What you say instead is that xkcd is the Garfield of webcomics, after having said that Garfield was created "to be a good, marketable character." Do you HONESTLY believe that the straw people at xkcd were created to be good, marketable characters? Do you really consider xkcd to be "high profile"? If you consider its art to be boring, how can THEN its characters be marketable? Try at least to keep some coherence, PLEASE.
You don't seem to realize that R. Munroe is NOT getting paid for drawing xkcd, and that if he sells posters, t-shirts and whatever it is because a) people like what he sells, and / or b) they want to support him so he keeps making the webcomic. And even if he keeps this "pay-if-you-like" business model, you insinuate that his motivations to create xkcd are financial? That is not only stupid and false, but also rude.
And, since you say that the fact that he needs money "doesn't make Xkcd a good comic", are we to assume that you "can tell" that he doesn't enjoy making it, and that, therefore, it is "a bad comic" according to that rule you just made up? Can't you find something that resembles a reason?
Then you go on with other LAME points:
"It's a chart comic without a joke".
Yes, and you know what? It's XKCD. That's the kind of thing he does from time to time. "Oh, look, a batman comic where there's a flashback of his parents' death, wasn't this about his adventures?" You DO need to say more, but please, put some sense in it.
"Randall missed his normal deadline by something like 10 hours."

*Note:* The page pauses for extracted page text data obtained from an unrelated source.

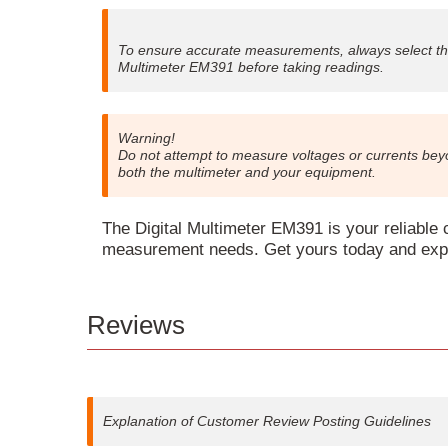
To ensure accurate measurements, always select t
Multimeter EM391 before taking readings.
Warning!
Do not attempt to measure voltages or currents be
both the multimeter and your equipment.
The Digital Multimeter EM391 is your reliable c
measurement needs. Get yours today and exper
Reviews
Explanation of Customer Review Posting Guidelines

Seriously, get a life. Are you so obsessed with attacking xkcd that you have an estimated of its deadline, and check the website continuously to know when it's late? Wow. Then you try to make its author look bad by saying that "if he actually had a syndicated strip or something, would make him worthless as a cartoonist". OK, if you say so, but… he doesn't. Maybe he is not in this for the money? That would render pretty stupid something that you wrote above.
"In a few years this will be inaccurate or otherwise irrelevant"
I am sorry, is this particular chart meant to be sent in the spaceship with all the other objects that are representative of human history and culture? Then what gives? Or perhaps you go like that in life wondering if everything around you will be someday "inaccurate or otherwise irrelevant"? Seriously, stop it.
"typos: Well, apparently. I can't find them yet and they're sure to disappear"
OMG this Randall guy, did you know? He makes mistakes sometimes! What a despicable person. And you know what's worse? He later CORRECTS them. This xkcd webcomic sucks!
This post is lame, which is not surprising, but saying that xkcd "seems like it was created mostly for the purpose of money" and defining yourself as a purist to attack it makes you look like you really have to make up "reasons" to justify your blog's title.